*Data section*.
........

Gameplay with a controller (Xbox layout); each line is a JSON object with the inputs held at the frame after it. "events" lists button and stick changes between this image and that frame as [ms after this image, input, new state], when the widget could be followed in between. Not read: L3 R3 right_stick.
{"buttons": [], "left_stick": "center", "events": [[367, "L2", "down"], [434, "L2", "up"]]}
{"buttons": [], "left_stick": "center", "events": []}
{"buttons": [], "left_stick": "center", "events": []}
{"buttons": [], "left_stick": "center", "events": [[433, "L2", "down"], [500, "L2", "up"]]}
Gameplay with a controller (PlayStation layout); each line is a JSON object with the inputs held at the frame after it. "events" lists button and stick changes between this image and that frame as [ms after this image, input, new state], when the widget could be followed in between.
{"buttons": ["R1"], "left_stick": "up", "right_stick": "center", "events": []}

........

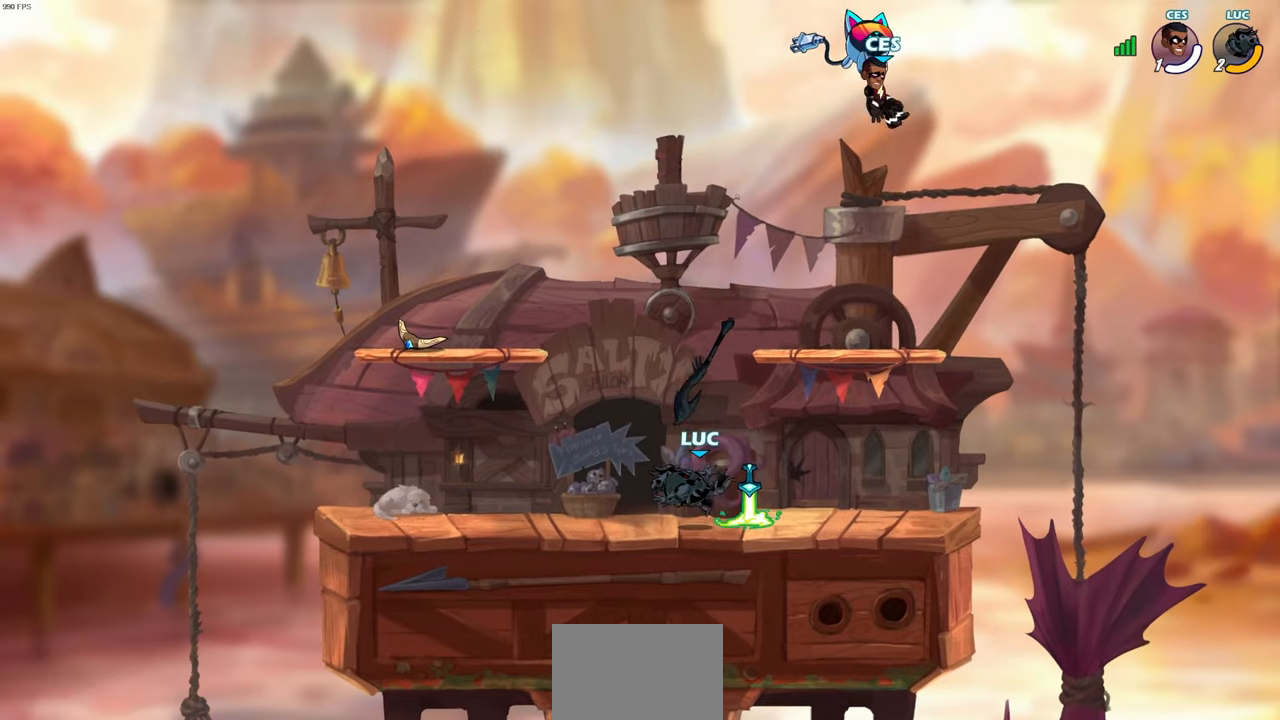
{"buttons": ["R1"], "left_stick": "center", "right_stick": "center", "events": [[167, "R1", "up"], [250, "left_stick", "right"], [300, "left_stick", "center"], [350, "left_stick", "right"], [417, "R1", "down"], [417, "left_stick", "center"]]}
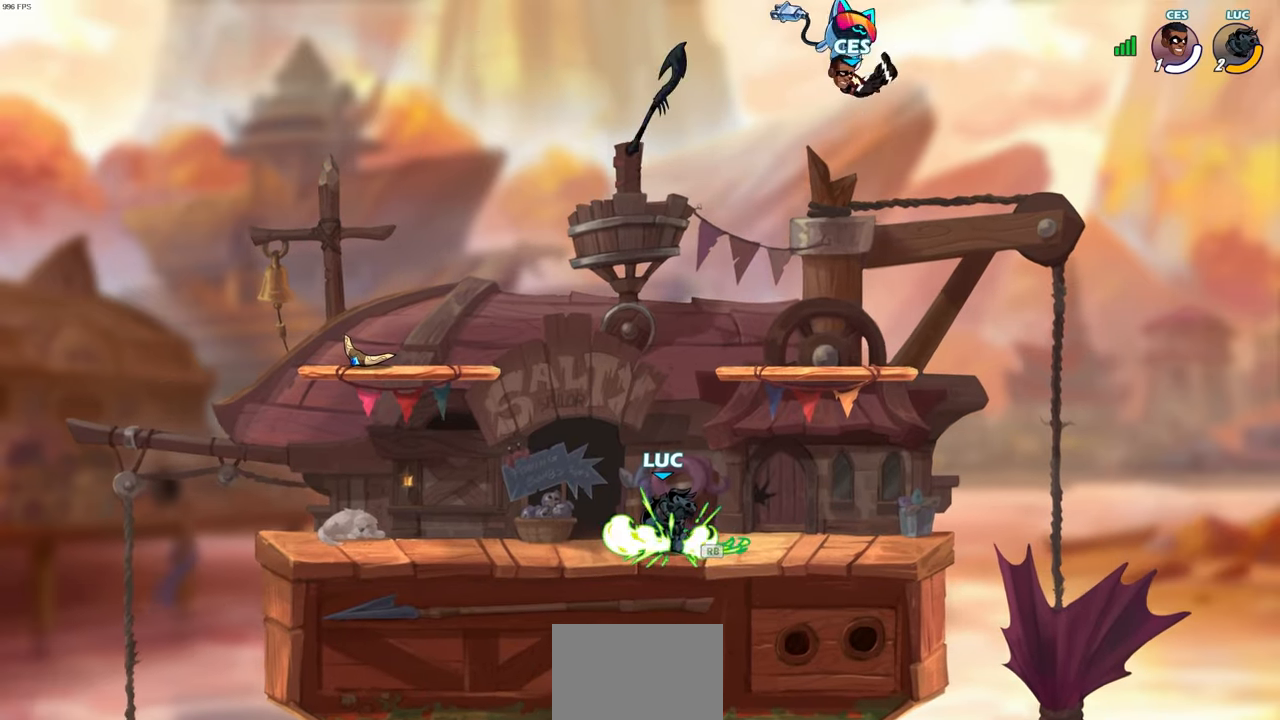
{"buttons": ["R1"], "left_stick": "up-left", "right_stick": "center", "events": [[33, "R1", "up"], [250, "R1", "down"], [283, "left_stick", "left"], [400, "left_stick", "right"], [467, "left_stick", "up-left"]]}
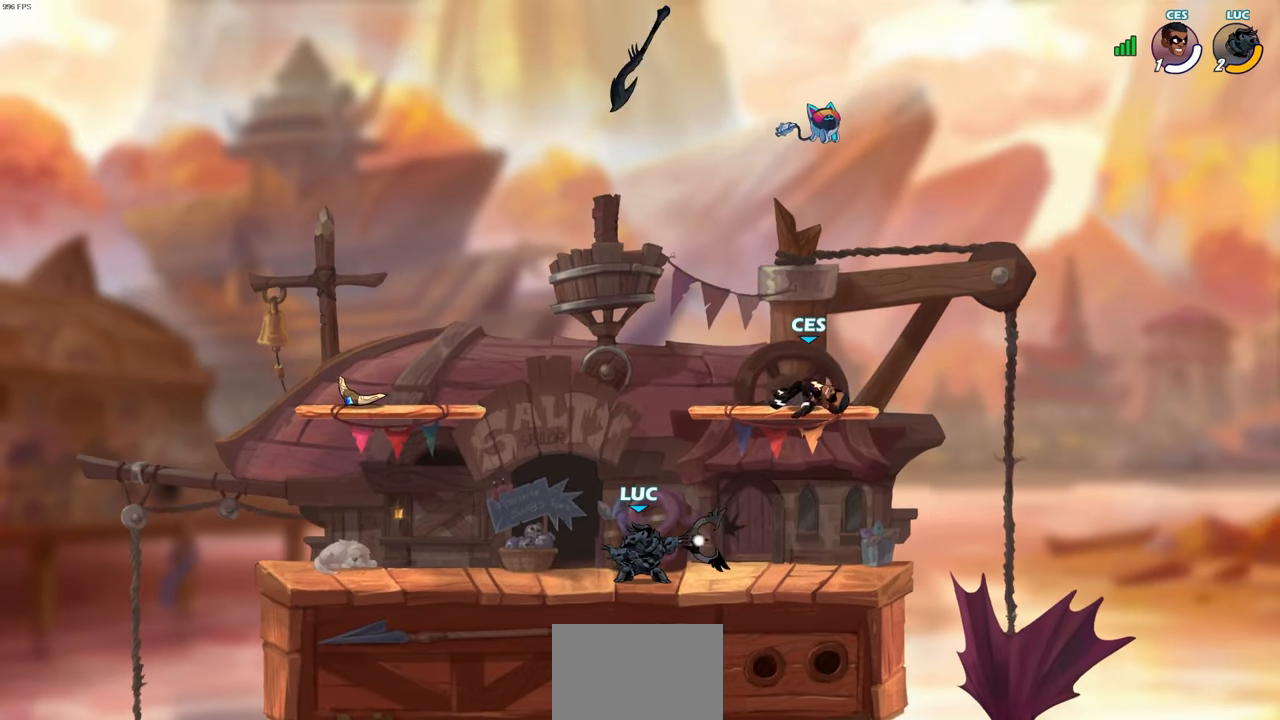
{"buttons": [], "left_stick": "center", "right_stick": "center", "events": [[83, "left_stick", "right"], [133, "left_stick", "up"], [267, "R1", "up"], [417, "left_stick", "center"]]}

........

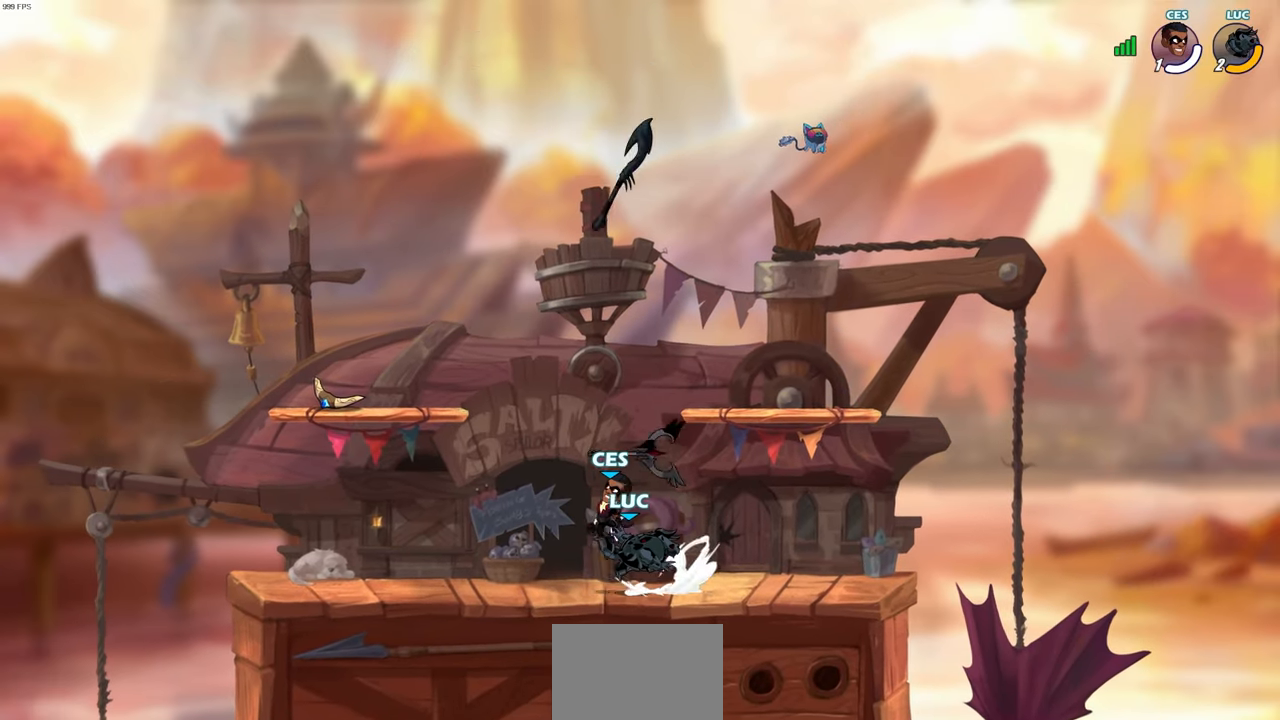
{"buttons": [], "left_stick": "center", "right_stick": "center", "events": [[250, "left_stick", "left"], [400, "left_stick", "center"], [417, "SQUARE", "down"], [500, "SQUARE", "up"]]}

........

*What to do*. Among the records, find each line where the word "object" occurs, and copy it.

*Response to the task*.
Gameplay with a controller (Xbox layout); each line is a JSON object with the inputs held at the frame after it. "events" lists button and stick changes between this image and that frame as [ms after this image, input, new state], when the widget could be followed in between. Not read: L3 R3 right_stick.
Gameplay with a controller (PlayStation layout); each line is a JSON object with the inputs held at the frame after it. "events" lists button and stick changes between this image and that frame as [ms after this image, input, new state], when the widget could be followed in between.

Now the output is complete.